[sheepdog-users] Sheepdog image fills only one node

Mon Jul 2 09:18:57 CEST 2012

On Sat, Jun 30, 2012 at 12:53:13AM +0800, Liu Yuan wrote:
> On 06/29/2012 11:05 PM, Stefan Priebe - Profihost AG wrote:
> > # kvm ... -drive
> > file=sheepdog:10.0.255.100:7000:testsheep,if=none,id=drive-virtio0,cache=writeback,aio=native
> > -device virtio-blk-pci,drive=drive-virtio0,id=virtio0
> 
> cache=writeback enables object cache.

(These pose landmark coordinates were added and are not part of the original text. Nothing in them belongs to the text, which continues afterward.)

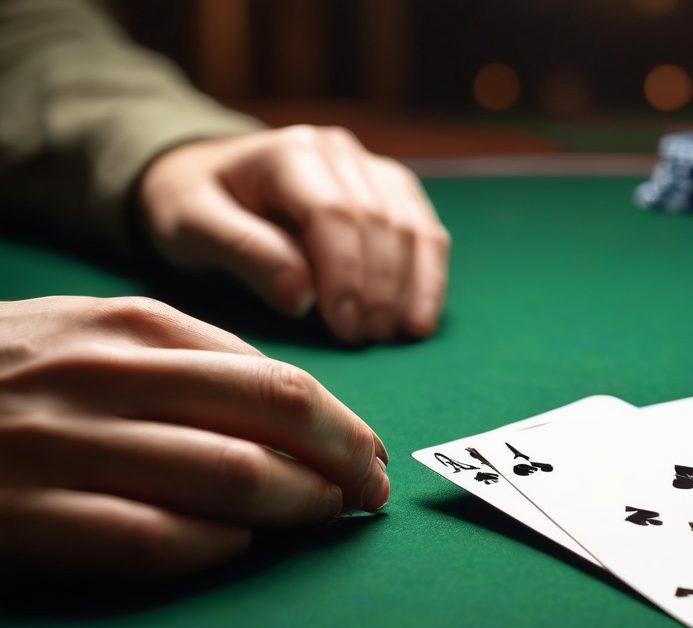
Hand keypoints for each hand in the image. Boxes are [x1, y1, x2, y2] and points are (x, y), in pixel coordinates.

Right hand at [0, 296, 389, 576]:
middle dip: (346, 461)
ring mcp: (67, 447)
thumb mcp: (90, 334)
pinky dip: (214, 547)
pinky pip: (156, 539)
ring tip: (324, 519)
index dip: (343, 423)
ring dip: (298, 506)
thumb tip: (293, 405)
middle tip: (372, 493)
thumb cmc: (8, 374)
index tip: (370, 455)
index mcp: (132, 326)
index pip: (277, 376)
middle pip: (275, 417)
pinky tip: (236, 547)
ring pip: (231, 478)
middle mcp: (107, 377)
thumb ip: (185, 357)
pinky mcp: (29, 516)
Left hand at [139, 125, 449, 343]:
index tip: (344, 328)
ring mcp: (371, 169)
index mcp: (290, 153)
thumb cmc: (194, 204)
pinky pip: (426, 233)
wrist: (205, 175)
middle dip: (379, 289)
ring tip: (398, 336)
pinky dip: (430, 277)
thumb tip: (301, 296)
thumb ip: (244, 252)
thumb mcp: (193, 225)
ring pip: (412, 227)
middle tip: (368, 341)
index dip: (345, 274)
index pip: (333, 213)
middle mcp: (339, 152)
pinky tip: (421, 319)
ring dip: (411, 287)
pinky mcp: (392, 191)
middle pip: (379, 222)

See wiki about object cache, which
> only flush dirty bits to the cluster.

This is just another reason why enabling the object cache by defaul is
wrong.  In my opinion making sure it is not enabled by defauly is a high
priority for the 0.4.0 release.

Reasons:

 - While qemu still defaults to cache=writethrough all management tools
   that people actually use (most importantly libvirt) change that to
   cache=none
 - With cache=none the new sheepdog version will get semantics that
   people absolutely do not expect from a distributed block storage
   system:
	(1) data is not striped over different nodes for the actual
            write, thus not getting any scale out for big streaming
	    writes
	(2) data is not written back to the cluster until a cache
	    flush happens, thus causing havoc with restarting a
	    VM on a different node when one node crashes

That beeing said I really like the object cache for some specific
workloads, mostly in complete read-only mode for VDI COW base images,
and even in write mode for cloud deployments like as a replacement
for the default openstack semantics where images get downloaded to
a local host and exectuted there.  But to make them useful for these
use cases the cache needs to default to off, and there needs to be a
sheep-side configuration to enable it for each VDI.  A good reason for
that is for example when we to enable it for the base image but not
the overlay which isn't even possible from qemu even if we wanted to
go through all the hoops instead of making things work out of the box.